Il s'agit de deux Assistants de sécurité publique destinés à effectuer un travail administratif. Personnellement, je me fous de la frontière. Ce qui compte, c'est de pouvoir établir une relation de confiance avec la personne que l'on engage. Des dérives et des voyous, il y en a partout.
Les opposants à ces recrutements affirment que les nouveaux collaborateurs connaissent mal la réalité genevoise
Savez-vous combien de Valaisans il y a dans la police genevoise? Une bonne partie des membres de cette institution ne participent pas à la vie communautaire et retournent dans leur canton d'origine dès qu'ils en ont l'occasion. Genève a le corps de police qui paie le mieux, elle attire donc de nombreuses personnes de l'extérieur.
A vous entendre, on pourrait croire que rien ne va dans la police genevoise. Que tout n'y est que manipulation et corruption.
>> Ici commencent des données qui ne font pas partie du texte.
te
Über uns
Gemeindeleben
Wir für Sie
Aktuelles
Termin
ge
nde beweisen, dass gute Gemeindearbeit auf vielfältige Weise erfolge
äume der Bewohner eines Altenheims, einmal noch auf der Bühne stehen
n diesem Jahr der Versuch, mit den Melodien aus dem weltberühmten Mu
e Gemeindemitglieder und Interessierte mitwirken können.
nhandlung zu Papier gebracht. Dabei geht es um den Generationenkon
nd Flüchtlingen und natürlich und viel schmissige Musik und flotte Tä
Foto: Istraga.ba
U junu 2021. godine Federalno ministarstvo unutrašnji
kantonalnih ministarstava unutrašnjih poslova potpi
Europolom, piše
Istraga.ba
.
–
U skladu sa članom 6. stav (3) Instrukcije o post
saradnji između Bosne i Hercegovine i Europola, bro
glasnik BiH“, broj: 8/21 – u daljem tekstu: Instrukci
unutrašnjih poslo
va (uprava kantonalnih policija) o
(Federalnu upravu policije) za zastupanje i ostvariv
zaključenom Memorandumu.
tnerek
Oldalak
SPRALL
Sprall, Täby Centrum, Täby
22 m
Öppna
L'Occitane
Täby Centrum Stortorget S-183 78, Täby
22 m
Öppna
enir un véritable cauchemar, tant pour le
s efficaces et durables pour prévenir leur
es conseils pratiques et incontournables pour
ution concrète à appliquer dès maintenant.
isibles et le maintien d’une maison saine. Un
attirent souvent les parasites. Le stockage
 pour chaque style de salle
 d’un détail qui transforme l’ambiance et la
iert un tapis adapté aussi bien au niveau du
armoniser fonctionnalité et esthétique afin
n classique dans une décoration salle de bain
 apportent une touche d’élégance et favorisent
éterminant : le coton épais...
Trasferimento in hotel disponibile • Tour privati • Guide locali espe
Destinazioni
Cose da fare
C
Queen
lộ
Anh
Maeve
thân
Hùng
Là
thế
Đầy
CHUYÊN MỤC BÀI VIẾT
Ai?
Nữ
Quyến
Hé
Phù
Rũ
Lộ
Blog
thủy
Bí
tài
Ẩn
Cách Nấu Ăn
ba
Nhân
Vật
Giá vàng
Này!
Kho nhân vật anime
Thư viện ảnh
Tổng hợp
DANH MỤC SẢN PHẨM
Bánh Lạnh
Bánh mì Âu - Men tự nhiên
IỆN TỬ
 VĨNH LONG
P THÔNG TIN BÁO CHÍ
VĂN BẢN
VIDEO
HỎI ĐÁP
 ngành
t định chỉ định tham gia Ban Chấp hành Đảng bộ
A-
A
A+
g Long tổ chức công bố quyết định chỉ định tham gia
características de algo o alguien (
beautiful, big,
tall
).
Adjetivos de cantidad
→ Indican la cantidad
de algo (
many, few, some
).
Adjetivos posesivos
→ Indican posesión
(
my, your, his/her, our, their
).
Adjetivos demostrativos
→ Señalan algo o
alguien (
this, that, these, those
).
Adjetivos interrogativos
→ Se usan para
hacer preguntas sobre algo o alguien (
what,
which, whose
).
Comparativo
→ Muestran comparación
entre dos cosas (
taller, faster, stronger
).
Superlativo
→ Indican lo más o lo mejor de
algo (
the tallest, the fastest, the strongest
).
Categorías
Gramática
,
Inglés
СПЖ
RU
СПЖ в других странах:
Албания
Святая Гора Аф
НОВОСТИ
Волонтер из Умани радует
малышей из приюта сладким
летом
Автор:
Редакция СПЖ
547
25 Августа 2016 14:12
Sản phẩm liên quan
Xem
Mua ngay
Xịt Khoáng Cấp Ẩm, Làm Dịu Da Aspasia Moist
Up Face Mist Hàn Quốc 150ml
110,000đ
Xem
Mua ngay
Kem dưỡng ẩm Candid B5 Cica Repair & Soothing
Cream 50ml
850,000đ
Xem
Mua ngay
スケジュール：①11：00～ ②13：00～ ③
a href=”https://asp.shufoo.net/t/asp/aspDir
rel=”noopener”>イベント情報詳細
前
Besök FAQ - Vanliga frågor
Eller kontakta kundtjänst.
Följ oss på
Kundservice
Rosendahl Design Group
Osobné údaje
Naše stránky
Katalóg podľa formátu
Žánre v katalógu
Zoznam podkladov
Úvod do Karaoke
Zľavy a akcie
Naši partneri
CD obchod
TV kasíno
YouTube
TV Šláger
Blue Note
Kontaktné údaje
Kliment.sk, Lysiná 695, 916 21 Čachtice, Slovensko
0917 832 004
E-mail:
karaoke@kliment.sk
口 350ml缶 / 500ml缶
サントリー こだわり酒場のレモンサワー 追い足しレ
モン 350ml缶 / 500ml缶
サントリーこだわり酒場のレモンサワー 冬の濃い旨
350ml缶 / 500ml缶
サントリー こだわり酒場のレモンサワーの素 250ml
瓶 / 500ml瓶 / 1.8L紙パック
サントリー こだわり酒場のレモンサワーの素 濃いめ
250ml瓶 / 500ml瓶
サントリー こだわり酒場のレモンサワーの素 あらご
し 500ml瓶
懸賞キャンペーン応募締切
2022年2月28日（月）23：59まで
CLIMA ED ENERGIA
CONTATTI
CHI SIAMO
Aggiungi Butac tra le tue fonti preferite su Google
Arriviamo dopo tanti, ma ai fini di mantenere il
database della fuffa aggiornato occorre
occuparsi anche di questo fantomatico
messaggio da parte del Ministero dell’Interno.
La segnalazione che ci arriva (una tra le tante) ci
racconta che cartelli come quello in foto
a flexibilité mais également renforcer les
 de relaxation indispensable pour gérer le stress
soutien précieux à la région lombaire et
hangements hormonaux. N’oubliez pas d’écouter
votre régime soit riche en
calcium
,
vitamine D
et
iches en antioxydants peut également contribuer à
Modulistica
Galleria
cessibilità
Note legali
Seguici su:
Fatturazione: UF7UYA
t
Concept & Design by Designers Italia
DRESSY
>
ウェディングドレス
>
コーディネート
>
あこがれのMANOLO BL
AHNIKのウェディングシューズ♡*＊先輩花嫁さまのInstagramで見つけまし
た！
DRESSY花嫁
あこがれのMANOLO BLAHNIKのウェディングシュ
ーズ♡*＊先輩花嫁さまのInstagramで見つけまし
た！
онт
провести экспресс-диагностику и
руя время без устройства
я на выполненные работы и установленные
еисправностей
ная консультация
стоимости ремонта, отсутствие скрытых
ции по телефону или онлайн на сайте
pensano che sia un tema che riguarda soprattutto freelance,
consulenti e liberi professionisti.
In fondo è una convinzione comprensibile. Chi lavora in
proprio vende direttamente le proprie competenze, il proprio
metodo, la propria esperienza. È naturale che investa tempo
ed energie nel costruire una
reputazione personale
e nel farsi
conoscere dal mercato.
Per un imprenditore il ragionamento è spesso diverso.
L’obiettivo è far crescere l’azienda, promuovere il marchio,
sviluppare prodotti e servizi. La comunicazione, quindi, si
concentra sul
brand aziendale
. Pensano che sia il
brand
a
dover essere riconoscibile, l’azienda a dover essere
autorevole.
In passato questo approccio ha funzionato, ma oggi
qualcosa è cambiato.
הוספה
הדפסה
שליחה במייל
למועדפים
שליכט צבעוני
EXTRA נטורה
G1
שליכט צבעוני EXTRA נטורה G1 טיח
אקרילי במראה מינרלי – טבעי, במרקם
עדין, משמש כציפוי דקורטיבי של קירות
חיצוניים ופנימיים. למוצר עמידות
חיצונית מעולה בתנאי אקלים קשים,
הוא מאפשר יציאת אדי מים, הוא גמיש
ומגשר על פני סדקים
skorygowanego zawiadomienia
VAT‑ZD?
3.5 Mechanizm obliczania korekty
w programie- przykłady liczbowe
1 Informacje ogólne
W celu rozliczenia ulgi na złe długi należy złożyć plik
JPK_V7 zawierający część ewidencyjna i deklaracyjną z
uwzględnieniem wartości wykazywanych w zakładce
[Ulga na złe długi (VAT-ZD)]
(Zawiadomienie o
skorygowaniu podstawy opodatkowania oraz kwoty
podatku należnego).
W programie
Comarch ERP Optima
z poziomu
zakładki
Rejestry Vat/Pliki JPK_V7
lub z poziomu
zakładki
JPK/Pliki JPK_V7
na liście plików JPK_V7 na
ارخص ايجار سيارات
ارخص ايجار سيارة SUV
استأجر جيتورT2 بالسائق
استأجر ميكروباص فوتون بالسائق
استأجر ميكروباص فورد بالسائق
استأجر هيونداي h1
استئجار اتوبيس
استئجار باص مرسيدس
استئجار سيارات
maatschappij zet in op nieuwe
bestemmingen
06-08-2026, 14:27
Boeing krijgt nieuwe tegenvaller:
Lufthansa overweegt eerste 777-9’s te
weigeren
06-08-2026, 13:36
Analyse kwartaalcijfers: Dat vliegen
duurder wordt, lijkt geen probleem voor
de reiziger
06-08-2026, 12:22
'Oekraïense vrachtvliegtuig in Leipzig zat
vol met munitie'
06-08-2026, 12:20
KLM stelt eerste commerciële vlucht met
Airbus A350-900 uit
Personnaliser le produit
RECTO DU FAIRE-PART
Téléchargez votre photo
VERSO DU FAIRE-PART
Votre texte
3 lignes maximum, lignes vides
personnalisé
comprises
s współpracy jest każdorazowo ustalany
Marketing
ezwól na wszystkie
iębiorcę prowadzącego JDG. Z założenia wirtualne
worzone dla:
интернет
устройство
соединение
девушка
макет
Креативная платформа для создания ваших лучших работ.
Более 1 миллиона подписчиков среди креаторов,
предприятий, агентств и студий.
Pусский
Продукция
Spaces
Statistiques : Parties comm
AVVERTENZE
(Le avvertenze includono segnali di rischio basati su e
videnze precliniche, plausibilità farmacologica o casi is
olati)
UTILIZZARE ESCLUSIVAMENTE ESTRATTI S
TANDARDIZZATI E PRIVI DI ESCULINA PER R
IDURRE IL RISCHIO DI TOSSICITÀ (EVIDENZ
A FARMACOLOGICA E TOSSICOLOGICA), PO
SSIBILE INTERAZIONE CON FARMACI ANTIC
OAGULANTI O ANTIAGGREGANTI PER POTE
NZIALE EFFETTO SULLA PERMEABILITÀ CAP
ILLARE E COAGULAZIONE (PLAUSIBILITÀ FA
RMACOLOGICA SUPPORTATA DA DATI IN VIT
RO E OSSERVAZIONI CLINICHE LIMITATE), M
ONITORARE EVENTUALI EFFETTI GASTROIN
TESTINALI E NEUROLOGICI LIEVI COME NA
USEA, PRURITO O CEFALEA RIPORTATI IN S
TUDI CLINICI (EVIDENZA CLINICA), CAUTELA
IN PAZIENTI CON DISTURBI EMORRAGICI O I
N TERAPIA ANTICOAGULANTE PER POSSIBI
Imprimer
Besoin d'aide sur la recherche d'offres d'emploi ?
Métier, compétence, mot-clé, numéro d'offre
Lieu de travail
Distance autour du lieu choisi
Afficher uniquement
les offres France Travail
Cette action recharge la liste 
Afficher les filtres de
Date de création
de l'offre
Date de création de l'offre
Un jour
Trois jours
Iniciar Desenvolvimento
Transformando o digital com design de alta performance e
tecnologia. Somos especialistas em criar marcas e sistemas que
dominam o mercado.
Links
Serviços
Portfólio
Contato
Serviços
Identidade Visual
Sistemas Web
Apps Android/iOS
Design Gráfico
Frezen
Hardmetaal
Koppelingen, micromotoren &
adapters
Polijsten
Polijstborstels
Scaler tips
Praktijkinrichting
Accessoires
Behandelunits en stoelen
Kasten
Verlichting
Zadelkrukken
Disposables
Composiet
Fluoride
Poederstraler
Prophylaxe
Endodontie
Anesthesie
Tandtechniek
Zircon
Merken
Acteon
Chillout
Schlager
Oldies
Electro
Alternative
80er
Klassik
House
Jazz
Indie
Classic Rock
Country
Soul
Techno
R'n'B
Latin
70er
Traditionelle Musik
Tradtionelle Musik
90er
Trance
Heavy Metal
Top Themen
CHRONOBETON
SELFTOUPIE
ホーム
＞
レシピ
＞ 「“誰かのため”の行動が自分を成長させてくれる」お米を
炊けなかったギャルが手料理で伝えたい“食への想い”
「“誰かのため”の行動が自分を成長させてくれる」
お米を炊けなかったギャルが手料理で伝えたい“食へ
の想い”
Ne voyez-vous vraiment rien de positif?
Oui, le fait que les policiers croient à leur métier, l'aiment. A la base, ce sont des gens bien prêts à s'engager corps et âme dans l'exercice de leur fonction. Cependant, l'attitude de la police à l'occasion de certains événements de l'actualité récente me fait réfléchir. En Tunisie et en Egypte, par exemple, elle est la première a avoir fui. Je me demande quelle va être sa place dans le futur, si elle ne va pas progressivement disparaître au profit de forces de sécurité privées.